BLOCHER: You can’t outguess Mother Nature, and she controls everything in this business.
GRANT: It takes warm days and cold nights to get sap flowing through a sugar maple.
GRANT: They start drilling tap holes in the trees when daytime temperatures get in the 40s, and nights are still below freezing. When Blocher was a kid, they would tap in late February and early March. But he says that’s changed in the past ten years. Now, they usually tap earlier as much as month earlier. And the timing is more erratic.
Like most producers, Blocher remembers the winter of 2012 there was a thick layer of snow in his maple forest.

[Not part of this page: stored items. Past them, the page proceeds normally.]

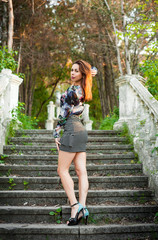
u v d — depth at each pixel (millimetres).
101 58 13703
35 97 18844
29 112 15383
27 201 3016
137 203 3041
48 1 13398
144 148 3672
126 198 3107
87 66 2691
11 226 2516
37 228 2480
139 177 3412
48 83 19406
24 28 12688
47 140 4445
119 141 4605
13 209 2746
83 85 2652
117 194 3092
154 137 3322
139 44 8547
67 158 2541
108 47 12562
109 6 9570
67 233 2480
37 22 13297
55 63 16578
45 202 3014
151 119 3449
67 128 2584
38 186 3301
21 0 12305
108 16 9820
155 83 4914
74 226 2543
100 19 12031
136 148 4074
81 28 13633
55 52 15750
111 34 12211
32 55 13953
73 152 2537
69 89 2615
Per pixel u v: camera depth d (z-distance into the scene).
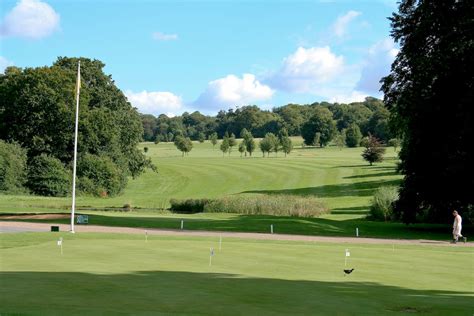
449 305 10.87
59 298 10.57
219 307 10.05
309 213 48.22
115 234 29.09
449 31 35.19
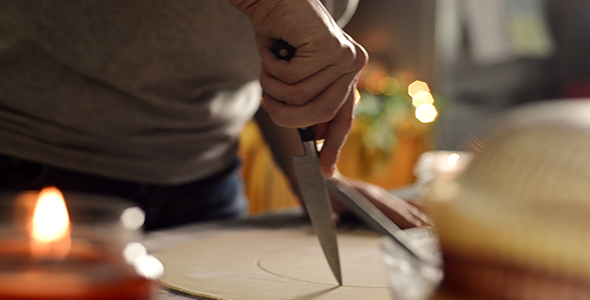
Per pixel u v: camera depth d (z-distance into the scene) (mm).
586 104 237
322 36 427
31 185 712
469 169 240
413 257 266
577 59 3207
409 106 2727
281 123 475
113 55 692
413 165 2781
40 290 202
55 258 220
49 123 708
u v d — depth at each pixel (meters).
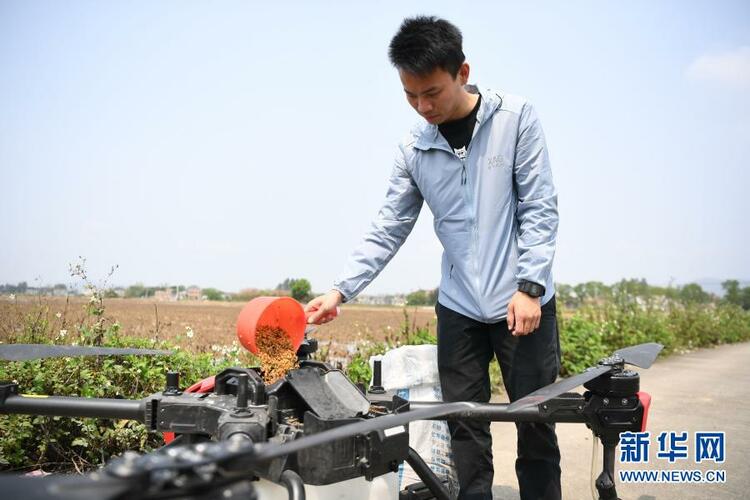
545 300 2.96
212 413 2.20
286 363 2.50
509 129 2.94
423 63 2.60
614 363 2.44
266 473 2.07
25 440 3.84
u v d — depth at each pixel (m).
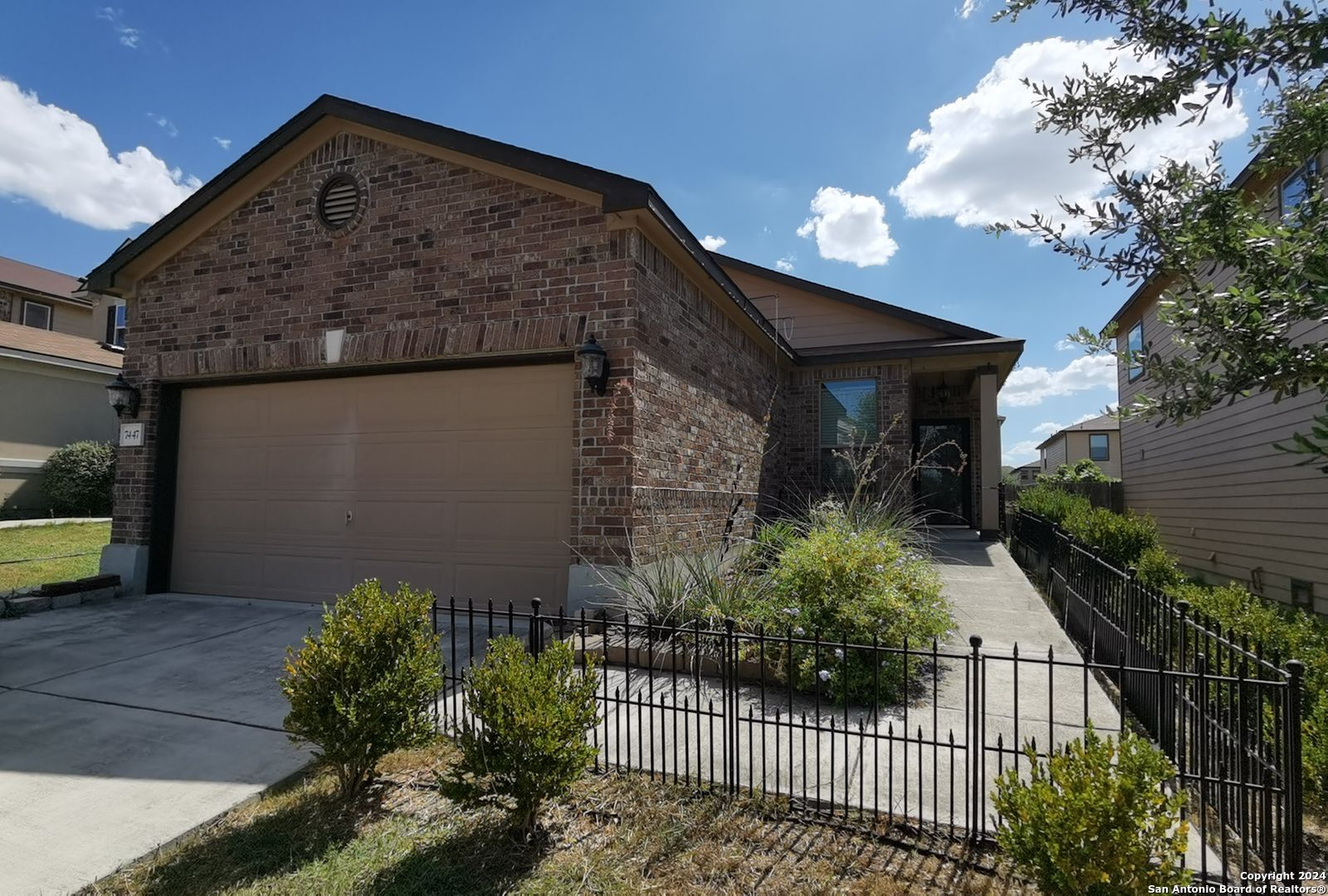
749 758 3.33
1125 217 2.81
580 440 6.11
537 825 2.88
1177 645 3.93
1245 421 9.91
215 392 8.00
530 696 2.78
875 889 2.40
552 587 6.43
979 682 3.15
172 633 6.16
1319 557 8.01
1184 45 2.52
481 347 6.47
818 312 13.17
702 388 7.79
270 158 7.32
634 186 5.88
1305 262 2.20
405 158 6.93
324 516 7.38
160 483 7.98
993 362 11.37
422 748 3.57
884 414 11.51
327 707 3.04
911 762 3.42
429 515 6.95
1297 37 2.26
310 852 2.72
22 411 14.44
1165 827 2.02
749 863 2.59
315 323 7.16
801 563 4.96
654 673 4.88
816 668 3.08
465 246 6.64
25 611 6.89
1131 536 8.45
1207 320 2.46
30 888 2.49
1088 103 2.81
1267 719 3.21
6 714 4.21
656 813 2.95
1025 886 2.39
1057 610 7.52
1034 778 2.23
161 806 3.09
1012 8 2.82
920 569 5.27
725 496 8.45
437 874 2.56
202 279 7.73
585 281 6.20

And then, right as syruping was starting, temperatures shot up into the 80s it was the warmest March on record.
BLOCHER: So we went from fighting our way through three or four feet of snow, and anticipation of a very good season, because of that heavy snow pack, to one of our poorest seasons we have on record because we had such a drastic change in the weather from cold, deep snow to too warm and in a matter of two weeks to three weeks, it ruined our season.
GRANT: Milroy Farms wasn’t alone. Syrup production around the northeast U.S. was down 40 percent in 2012.
Erratic years like that aren’t a surprise to Dave Cleaves. He’s the climate change advisor at the U.S. Forest Service, which means he’s often the bearer of bad news.
CLEAVES: God, in this job I’m in, people hate to see me coming. They run like hell.
GRANT: About fifteen years ago, the Forest Service published what’s called the Climate Change Tree Atlas. And what it found didn’t look good for sugar maples in the Northeast.
CLEAVES: We will see it gradually disappear. Or become less prominent.